DESCRIPTION OF THE TASK>
Please count the lines below that contain the word "rangeland" and reply with only that number.

EXTRACTED RECORDS>
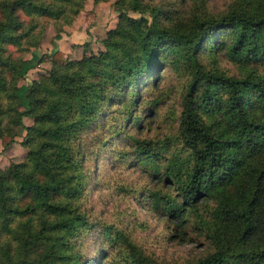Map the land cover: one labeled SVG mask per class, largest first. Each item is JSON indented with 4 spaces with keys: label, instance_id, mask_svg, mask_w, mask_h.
Masks as SVG:
<instances>
[{
    "label": "trees",
    "instance_id": "trees-1",
    "mask_svg": "<svg viewBox=\"0 0 264 264\" xmlns=\"http://www.w3.org/2000/svg\"><path fill=\"white\" fill-rule=\"evenodd\" d=\"M84 1L0 0V138L9 137L5 148L22 128L29 151L25 161L0 168V264H92L88 249L98 244L95 264H106L105 246L122 239L128 264H161L141 255L121 228L101 223L96 206L111 193L102 159L106 168L120 155L122 165L155 166L148 141L138 148L131 142L135 111L147 103L144 89L175 68L188 73L176 132L188 157L181 169L170 156L165 168L178 201L160 202L144 188L139 194L178 235L194 222L207 241L209 250L186 264H264V0L191 13L180 0H115L151 20L121 12L104 49L79 59L68 60L53 44L51 70L18 84L44 57L20 52L38 47L47 22L61 38ZM203 51L213 55L212 65L202 61ZM220 54L246 72L224 71ZM99 182L103 190L92 197Z\"/></svg>",
    "mask_w": 264,
    "mask_h": 264
},
{
    "label": "rangeland",
    "instance_id": "rangeland-1",
    "mask_svg": "<svg viewBox=\"0 0 264 264\" xmlns=\"http://www.w3.org/2000/svg\"><path fill=\"white\" fill-rule=\"evenodd\" d=\"M180 1L186 13H191L199 8L221 10L233 0ZM121 12L134 17L144 16L149 21L151 20L149 12L123 10L115 4V0H85L83 9L72 22L63 25L61 36L67 26L75 22V27L80 26V28H83L85 25L92 27L93 31H88L92 40L86 39L81 43H76L73 50L67 55L68 60L81 58L84 51L97 53L99 50L104 49L101 41L105 38L107 30L116 26ZM54 34L55 27L53 24L51 22L45 23L44 34L38 47H31L29 50L20 52L21 56L28 57L30 56V50L34 49L38 50L39 53H43L44 57L35 68L28 70L26 80L21 77L17 78L18 84L29 79L37 80L41 74H47L51 70L53 63L48 50L56 42ZM212 58V54L206 51L202 52V61L205 64L212 65ZM218 65L228 73L242 75L246 72L243 63H238L235 60L230 61L224 54L218 56ZM163 73L164 76L158 85L153 87L150 84L143 91V99L147 103L146 105H140L135 111L137 119L134 122L137 124L134 123L136 126L132 131V136L135 139L131 141L135 143L136 140L137 148L139 144L148 141L150 152L156 154L153 155L155 166H146L147 168L143 169L144 166H140V160H137V164L122 165L119 159L124 157L119 158L120 155L112 168H106L107 163L102 159L100 161L102 170L108 169L107 173L102 175L107 186L105 190L111 193L109 196L102 198L104 199L102 207L100 204L96 206V215L101 223H106L110 227L121 228L123 235L135 245L141 255L151 257L161 264H186L203 256L209 250L207 241L198 234L197 230L192 228L194 222L186 229L185 234L178 235L176 231L171 229L173 222L167 220L165 215L154 211L152 204L149 203V200L147 201L148 196L146 198L141 197L138 191L140 188H144L147 193L154 191L156 199L160 202H177L176 190L171 183V179L165 173V168L170 164L167 158L175 156L176 164L182 169L186 165L185 160L188 157L187 150L182 148L176 138L178 117L182 108V96L186 89L188 73L183 69L176 68L175 70L166 69ZM147 105L152 106V108L149 109ZM142 106H145L144 111L141 110ZM150 110L151 115L148 117L147 112ZM23 121L26 125H31L33 117L26 115L23 117ZM17 130L18 134L15 136L14 141L6 145L5 148L2 145L9 137L5 135L0 138V168L4 169L12 162H22L27 159L28 148L21 143L25 130L18 127ZM127 148L130 152L136 150L132 144L128 145ZM129 156L138 159L140 155L137 153L135 156L133 154H129ZM156 166H158V169H156ZM160 172H163L162 175L159 174ZM136 189L137 198H133ZM101 190L103 189L99 182V187L95 188L92 197H95ZM130 197L131 199H128ZM213 203L214 199H210L207 207H201L199 212H204ZM92 238H94V235H92ZM93 240L99 239H91L90 242L94 243ZM100 247V244L96 247L91 245L88 249L90 252L92 251L90 255L92 264L99 260ZM105 248L108 251L106 264H128L126 256L129 254V248L124 239L116 244H107Z\"/></svg>",
    "mask_w": 264,
    "mask_h": 264
},
{
    "label": "crops",
    "instance_id": "crops-1",
    "mask_svg": "<svg viewBox=\"0 0 264 264\" xmlns=\"http://www.w3.org/2000/svg\"><path fill=\"white\" fill-rule=\"evenodd\" d=\"M88 31H93L92 27H88V25H85L83 28H80V26L75 27L74 22L70 26H67V29L63 32L61 38L56 39L55 45H57V47L64 52L65 57H67L68 53L73 50L76 43H81L86 39L92 40ZM52 47L48 50V53H50Z\"/></svg>",
    "mask_w": 264,
    "mask_h": 264
}]
</instances>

RESULT>
2